In my judgment the widow acquired the naked legal title to this. real estate, subject to the power of a court of equity to deprive her of its beneficial use and require its conveyance as justice and equity demand. The administrator never took possession. The land was not required for purposes of administration. The effect of the decree, as said by Chief Justice Gilfillan, was "to discharge the land from the administration." The decree in no way affected the character of Mrs. Wellner's title to the land. She held it after as before the decree with all its deficiencies, and a court of equity might still deprive her of its beneficial use and require her to convey the title to her children. I therefore respectfully dissent.

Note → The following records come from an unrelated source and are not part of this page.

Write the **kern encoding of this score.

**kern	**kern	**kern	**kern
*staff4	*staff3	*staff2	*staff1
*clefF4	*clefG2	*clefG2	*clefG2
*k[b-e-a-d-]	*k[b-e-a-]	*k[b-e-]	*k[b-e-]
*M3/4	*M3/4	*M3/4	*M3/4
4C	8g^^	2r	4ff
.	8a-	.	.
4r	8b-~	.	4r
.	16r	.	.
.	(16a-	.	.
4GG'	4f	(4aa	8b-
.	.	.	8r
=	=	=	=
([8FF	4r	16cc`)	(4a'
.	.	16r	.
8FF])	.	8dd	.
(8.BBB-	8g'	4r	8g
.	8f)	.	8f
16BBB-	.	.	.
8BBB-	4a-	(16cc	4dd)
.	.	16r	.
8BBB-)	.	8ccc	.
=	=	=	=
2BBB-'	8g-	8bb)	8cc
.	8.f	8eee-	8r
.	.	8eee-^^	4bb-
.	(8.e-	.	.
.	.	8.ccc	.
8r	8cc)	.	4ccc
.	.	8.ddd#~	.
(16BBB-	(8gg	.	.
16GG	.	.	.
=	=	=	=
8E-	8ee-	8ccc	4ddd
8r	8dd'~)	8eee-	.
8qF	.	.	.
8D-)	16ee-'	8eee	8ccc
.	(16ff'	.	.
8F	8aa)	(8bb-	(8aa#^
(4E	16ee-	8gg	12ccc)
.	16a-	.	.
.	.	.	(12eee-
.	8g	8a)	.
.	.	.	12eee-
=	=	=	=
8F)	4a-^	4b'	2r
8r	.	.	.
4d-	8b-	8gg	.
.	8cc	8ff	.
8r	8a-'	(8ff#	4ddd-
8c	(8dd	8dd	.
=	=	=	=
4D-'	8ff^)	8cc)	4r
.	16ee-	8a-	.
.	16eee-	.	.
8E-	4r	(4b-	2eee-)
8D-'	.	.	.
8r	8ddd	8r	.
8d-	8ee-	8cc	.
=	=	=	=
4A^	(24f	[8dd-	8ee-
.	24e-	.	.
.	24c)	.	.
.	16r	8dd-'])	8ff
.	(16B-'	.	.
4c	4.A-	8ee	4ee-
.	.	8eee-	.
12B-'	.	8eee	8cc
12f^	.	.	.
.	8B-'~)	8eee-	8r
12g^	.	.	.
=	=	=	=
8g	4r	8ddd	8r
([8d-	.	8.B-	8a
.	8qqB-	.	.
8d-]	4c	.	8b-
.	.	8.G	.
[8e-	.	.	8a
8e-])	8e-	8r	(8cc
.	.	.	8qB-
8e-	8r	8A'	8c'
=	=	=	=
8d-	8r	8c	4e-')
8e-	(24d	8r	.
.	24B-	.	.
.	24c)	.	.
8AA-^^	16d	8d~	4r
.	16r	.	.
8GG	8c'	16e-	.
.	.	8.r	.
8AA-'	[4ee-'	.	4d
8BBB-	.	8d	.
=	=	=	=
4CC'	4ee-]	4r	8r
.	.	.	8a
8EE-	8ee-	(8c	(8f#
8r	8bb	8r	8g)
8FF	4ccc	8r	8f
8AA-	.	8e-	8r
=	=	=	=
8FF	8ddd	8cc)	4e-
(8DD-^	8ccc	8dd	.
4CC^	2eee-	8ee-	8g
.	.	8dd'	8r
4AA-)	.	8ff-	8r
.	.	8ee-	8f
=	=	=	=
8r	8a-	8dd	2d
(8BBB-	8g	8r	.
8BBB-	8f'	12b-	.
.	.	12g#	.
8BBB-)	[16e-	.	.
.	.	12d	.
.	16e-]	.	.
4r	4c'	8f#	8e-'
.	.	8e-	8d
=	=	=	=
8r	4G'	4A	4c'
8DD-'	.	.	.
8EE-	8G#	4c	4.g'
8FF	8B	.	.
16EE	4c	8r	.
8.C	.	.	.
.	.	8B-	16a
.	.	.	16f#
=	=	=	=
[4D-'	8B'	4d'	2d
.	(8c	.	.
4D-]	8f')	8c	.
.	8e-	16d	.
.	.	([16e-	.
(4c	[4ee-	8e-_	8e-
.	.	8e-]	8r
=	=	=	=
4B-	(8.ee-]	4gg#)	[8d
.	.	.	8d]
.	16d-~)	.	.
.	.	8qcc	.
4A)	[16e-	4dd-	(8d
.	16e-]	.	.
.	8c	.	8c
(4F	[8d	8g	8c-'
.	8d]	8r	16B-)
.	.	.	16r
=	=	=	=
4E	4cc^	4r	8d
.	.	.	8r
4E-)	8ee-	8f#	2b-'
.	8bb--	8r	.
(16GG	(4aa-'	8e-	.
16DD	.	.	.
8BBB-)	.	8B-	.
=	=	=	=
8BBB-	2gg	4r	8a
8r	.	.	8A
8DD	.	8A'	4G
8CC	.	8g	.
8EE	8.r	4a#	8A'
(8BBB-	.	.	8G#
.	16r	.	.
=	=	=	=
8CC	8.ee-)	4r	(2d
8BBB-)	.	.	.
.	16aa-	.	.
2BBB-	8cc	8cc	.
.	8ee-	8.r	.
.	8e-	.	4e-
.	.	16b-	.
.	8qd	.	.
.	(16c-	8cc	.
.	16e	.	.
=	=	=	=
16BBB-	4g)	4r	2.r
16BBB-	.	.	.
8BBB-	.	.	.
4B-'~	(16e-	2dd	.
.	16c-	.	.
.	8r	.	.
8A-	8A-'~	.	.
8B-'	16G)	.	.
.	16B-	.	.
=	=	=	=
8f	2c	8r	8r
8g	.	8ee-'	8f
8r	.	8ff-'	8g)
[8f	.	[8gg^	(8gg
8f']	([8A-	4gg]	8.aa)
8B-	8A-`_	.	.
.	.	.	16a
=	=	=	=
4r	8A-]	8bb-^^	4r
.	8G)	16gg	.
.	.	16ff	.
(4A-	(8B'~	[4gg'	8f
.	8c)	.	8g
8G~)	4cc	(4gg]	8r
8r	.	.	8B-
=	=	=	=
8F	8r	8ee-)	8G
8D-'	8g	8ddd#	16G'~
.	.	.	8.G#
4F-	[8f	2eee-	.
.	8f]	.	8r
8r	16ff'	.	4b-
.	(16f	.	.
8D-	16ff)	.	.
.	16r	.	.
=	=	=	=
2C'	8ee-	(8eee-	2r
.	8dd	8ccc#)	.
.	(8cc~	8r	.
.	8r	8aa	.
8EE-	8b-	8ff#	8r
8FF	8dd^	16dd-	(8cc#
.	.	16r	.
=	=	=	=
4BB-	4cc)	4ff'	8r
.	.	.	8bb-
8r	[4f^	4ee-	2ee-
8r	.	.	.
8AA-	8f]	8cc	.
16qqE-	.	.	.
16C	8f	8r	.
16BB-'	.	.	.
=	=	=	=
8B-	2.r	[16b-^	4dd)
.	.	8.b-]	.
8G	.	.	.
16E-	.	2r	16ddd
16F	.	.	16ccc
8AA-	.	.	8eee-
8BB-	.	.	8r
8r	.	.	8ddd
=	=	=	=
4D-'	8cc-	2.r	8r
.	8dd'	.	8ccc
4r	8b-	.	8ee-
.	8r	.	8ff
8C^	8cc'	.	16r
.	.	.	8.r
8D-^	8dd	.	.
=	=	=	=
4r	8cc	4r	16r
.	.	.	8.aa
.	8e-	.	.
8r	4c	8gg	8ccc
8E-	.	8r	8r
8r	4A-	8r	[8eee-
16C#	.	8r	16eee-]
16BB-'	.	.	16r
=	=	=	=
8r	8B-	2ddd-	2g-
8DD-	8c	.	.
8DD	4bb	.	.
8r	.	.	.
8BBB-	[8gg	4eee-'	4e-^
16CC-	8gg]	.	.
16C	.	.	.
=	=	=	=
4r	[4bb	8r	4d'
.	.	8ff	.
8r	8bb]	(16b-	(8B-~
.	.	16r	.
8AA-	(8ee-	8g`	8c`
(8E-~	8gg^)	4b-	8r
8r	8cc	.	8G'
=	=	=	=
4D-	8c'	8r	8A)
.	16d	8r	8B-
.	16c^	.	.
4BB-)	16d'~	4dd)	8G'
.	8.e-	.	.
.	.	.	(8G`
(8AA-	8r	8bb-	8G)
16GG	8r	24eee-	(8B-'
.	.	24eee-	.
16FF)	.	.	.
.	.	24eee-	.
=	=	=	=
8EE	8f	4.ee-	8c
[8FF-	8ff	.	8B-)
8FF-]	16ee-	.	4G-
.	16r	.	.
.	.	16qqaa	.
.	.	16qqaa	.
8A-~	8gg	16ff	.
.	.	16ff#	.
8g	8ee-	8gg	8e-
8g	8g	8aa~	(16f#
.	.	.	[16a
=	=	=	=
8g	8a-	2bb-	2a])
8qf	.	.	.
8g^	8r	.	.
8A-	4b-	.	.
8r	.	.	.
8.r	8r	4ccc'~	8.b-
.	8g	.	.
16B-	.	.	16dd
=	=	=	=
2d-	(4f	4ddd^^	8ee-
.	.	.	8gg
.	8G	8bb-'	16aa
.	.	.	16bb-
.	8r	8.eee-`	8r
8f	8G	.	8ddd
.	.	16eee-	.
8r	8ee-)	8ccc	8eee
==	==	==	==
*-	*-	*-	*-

JAGGARD, J., concurs with ELLIOTT, J.14

14 On homicide as affecting the devolution of property, see 36 Am. Law Reg. (N. S.) 225; 3 L. R. A. (N. S.) 726, note. Those courts that allow the murderer to take title do so, it would seem, in order that innocent purchasers for value from him may be protected.. But that is no reason for refusing to make him or his grantee with knowledge a trustee ex maleficio.

SECTION 6.-PERSONS CIVILLY DEAD

AVERY v. EVERETT.

(Court of Appeals of New York, 1888. 110 N. Y. 317, 18 N. E. 148, 1 L. R. A 264, 6 Am. St. Rep. 368.)

ANDREWS, J.15 We concur in the conclusion of the courts below that by the true construction of the will of John H. Southwick his son, Charles H. Southwick, took upon the testator's death a vested remainder in fee, limited upon the life estate of his mother in the premises in question, subject, however, to be defeated by a condition subsequent, viz., his death without children, in which event the substituted remainder given on that contingency to Augustus Southwick, the son of the testator's brother, Nathan, would vest in possession, thereby displacing the prior fee given to the testator's son, Charles. Vanderzee v. Slingerland, 103 N. Y. 47, 8 N. E. 247, 57 Am. Rep. 701; In re Railroad Co., 105 N. Y. 89, 11 N. E. 492, 59 Am. Rep. 478. The plaintiff claims under the devise to Augustus Southwick.

The widow of the testator died September 1, 1869, after the death of her husband. Charles H. Southwick is still living, unmarried, and without children. If nothing further appeared, the plaintiff's action would necessarily fail, for the reason that the contingency had not happened upon which the estate of Augustus Southwick is limited, and the defendant, George Everett, who is the lessee of Charles H. Southwick, would be entitled to judgment. The plaintiff, to obviate this apparent difficulty, proved that Charles H. Southwick, in October, 1875, was convicted of the crime of murder in the second degree, and was thereupon sentenced to imprisonment in the state prison at Auburn for the term of his natural life, and from that time has been imprisoned pursuant to such sentence. The plaintiff contends that as the life-estate of the widow was terminated by her death, and as Charles H., on his sentence to imprisonment for life, became civilly. dead, the contingent estate given by the will to Augustus Southwick in case "Charles H. should die without children," has become an actual fee.

The Revised Statutes declare that a person sentenced to imprisonment for life "shall thereafter be deemed civilly dead." 2 Rev. St. p. 701, § 20. *

To ascertain the meaning of the phrase "civil death," as used in the Revised Statutes, and whether the statute on a sentence of an offender to imprisonment for life operates eo instanti to divest him of his es

15 The statement of facts, part of the majority opinion, and all of the dissenting opinion of Earl, J., are omitted.